Nov 24, 2016 03:58 AM EST

A new study provides new insights about the so-called global warming "hiatus" that occurred between 1998 and 2013.

During the said period, a temporary slowdown in the global mean surface temperature (GMST) warming was observed, and a new study suggests that the phenomenon represented a redistribution of energy within the Earth system, which includes the planet's land, atmosphere and the ocean.

In a paper published in Earth's Future, a journal of the American Geophysical Union, study lead author Xiao-Hai Yan of the University of Delaware, together with scientists from NASA, the National Oceanic and Atmospheric Administration (NOAA), and other institutions discussed their new findings about the phenomenon. The paper grew out of a special U.S. Climate Variability and Predictability Program (CLIVAR) panel session at the 2015 American Geophysical Union fall meeting.

The researchers concluded that the global ocean absorbed the extra heat from the atmosphere, causing the observed decrease in GMST - a key indicator of climate change.

"The hiatus period gives scientists an opportunity to understand uncertainties in how climate systems are measured, as well as to fill in the gap in what scientists know," Yan said in a statement.

According to the researchers, natural variability plays a large role in the rate of global mean surface warming on decadal time scales. Arguably, the most appropriate single variable in the Earth's system that can be used to measure global warming is ocean heat content - from the surface to the seafloor.

"To better monitor Earth's energy budget and its consequences, the ocean is most important to consider because the amount of heat it can store is extremely large when compared to the land or atmospheric capacity," Yan said.

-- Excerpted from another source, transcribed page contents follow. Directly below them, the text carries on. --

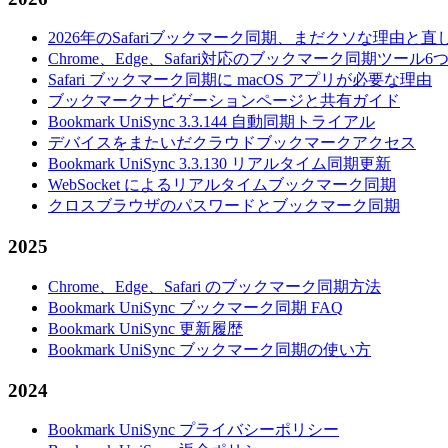
2026年のSafariブックマーク同期、まだクソな理由と直
Chrome、Edge、Safari対応のブックマーク同期ツー
Safari ブックマーク同期に macOS アプリが必要な理由
ブックマークナビゲーションページと共有ガイド
Bookmark UniSync 3.3.144 自動同期トライアル
デバイスをまたいだクラウドブックマークアクセス
Bookmark UniSync 3.3.130 リアルタイム同期更新
WebSocket によるリアルタイムブックマーク同期
クロスブラウザのパスワードとブックマーク同期
2025
Chrome、Edge、Safari のブックマーク同期方法
Bookmark UniSync ブックマーク同期 FAQ
Bookmark UniSync 更新履歴
Bookmark UniSync ブックマーク同期の使い方
2024
Bookmark UniSync プライバシーポリシー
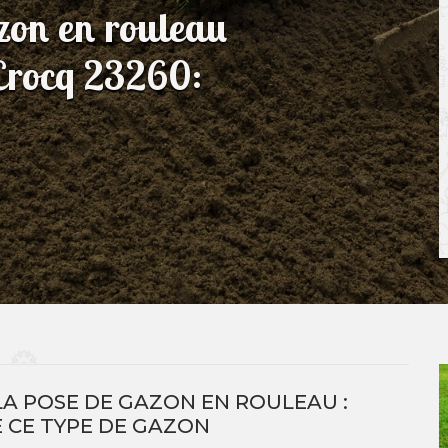
azon en rouleau
Crocq 23260:
A POSE DE GAZON EN ROULEAU :
 CE TYPE DE GAZON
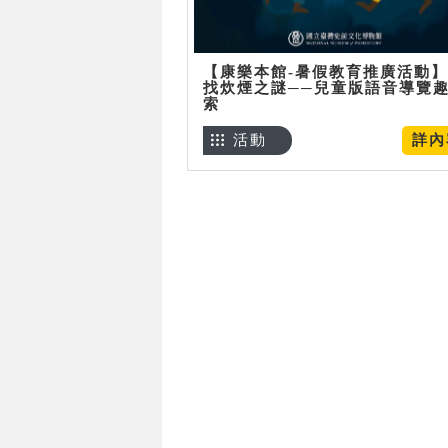
【康樂本館-暑假教育推廣活動
找炊煙之謎──兒童版語音導覽
索
活動
詳內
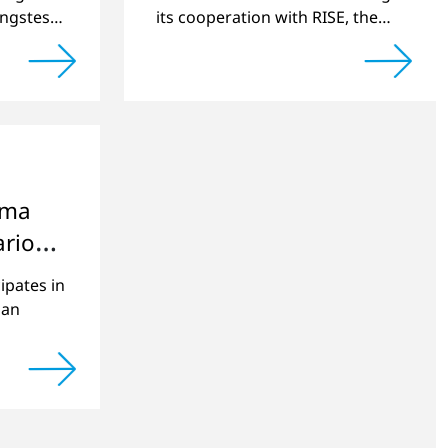
Scandinavia
ungstest
its cooperation with RISE, the
n.
leading research institute in
Scandinavia.
sma
arious
ions
cipates in
lan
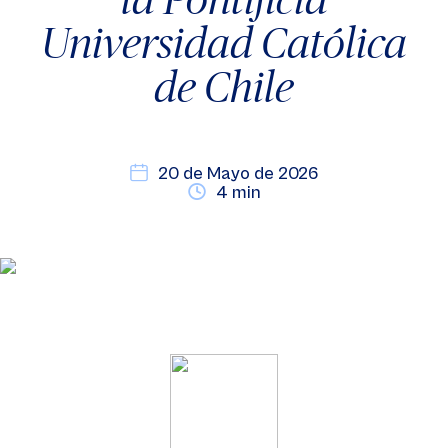
Universidad Católica
de Chile
20 de Mayo de 2026
4 min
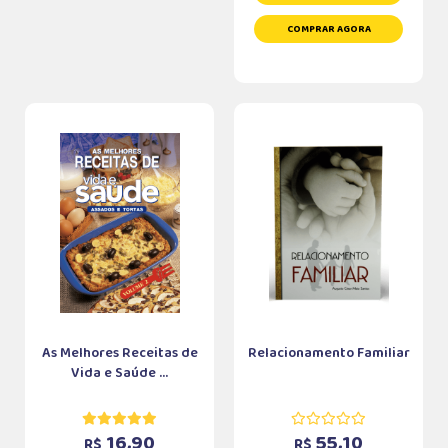
COMPRAR AGORA
As Melhores Receitas de
Relacionamento Familiar
Vida e Saúde ...
16,90
55,10
R$
R$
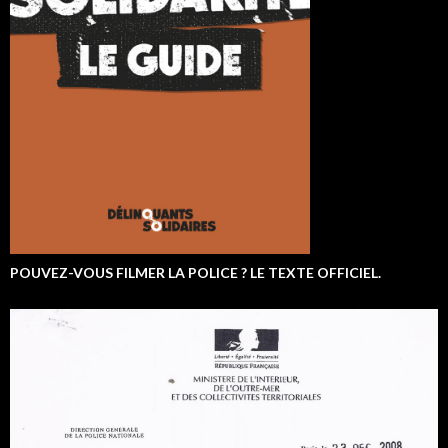
POUVEZ-VOUS FILMER LA POLICE ? LE TEXTE OFFICIEL.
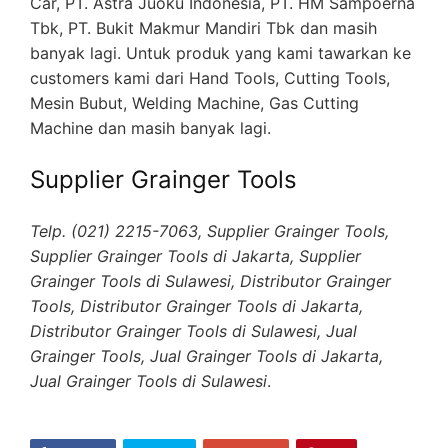
Car, PT. Astra Juoku Indonesia, PT. HM Sampoerna
Tbk, PT. Bukit Makmur Mandiri Tbk dan masih
banyak lagi. Untuk produk yang kami tawarkan ke
customers kami dari Hand Tools, Cutting Tools,
Mesin Bubut, Welding Machine, Gas Cutting
Machine dan masih banyak lagi.
Supplier Grainger Tools
Telp. (021) 2215-7063, Supplier Grainger Tools,
Supplier Grainger Tools di Jakarta, Supplier
Grainger Tools di Sulawesi, Distributor Grainger
Tools, Distributor Grainger Tools di Jakarta,
Distributor Grainger Tools di Sulawesi, Jual
Grainger Tools, Jual Grainger Tools di Jakarta,
Jual Grainger Tools di Sulawesi
.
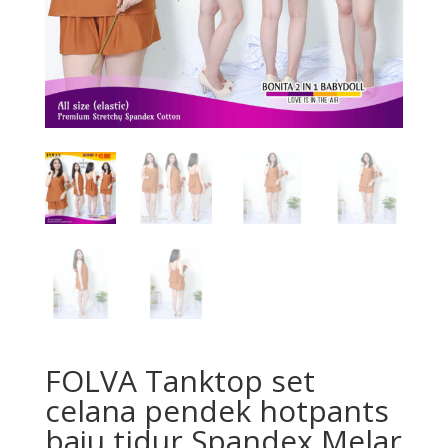
FOLVA Tanktop set
celana pendek hotpants
baju tidur Spandex Melar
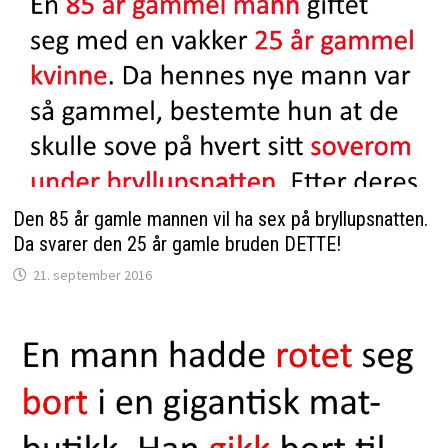
Den 85 år gamle mannen vil ha sex på bryllupsnatten.
Da svarer den 25 år gamle bruden DETTE!
21. september 2016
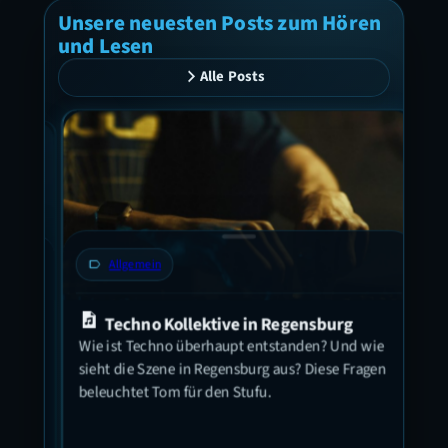
Unsere neuesten Posts zum Hören
und Lesen
Alle Posts
label
Allgemein
label
Techno Kollektive in Regensburg
Let
Wie ist Techno überhaupt entstanden? Und wie
Beer
sieht die Szene in Regensburg aus? Diese Fragen
Ort!
beleuchtet Tom für den Stufu.
eis
 in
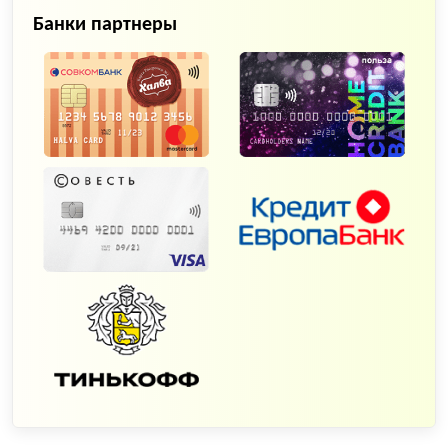
Банки партнеры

The researchers hope that the new study will lay the foundation for future research in the global change field, suggesting that the climate community replaces the term "global warming hiatus" with "global surface warming slowdown" to avoid confusion.

Moreover, the scientists called for continued support of current and future technologies for ocean monitoring to minimize observation errors in sea surface temperature and ocean heat content. This includes maintaining Argo, the main system for monitoring ocean heat content, the development of Deep Argo for monitoring the lower half of the ocean, and other technologies.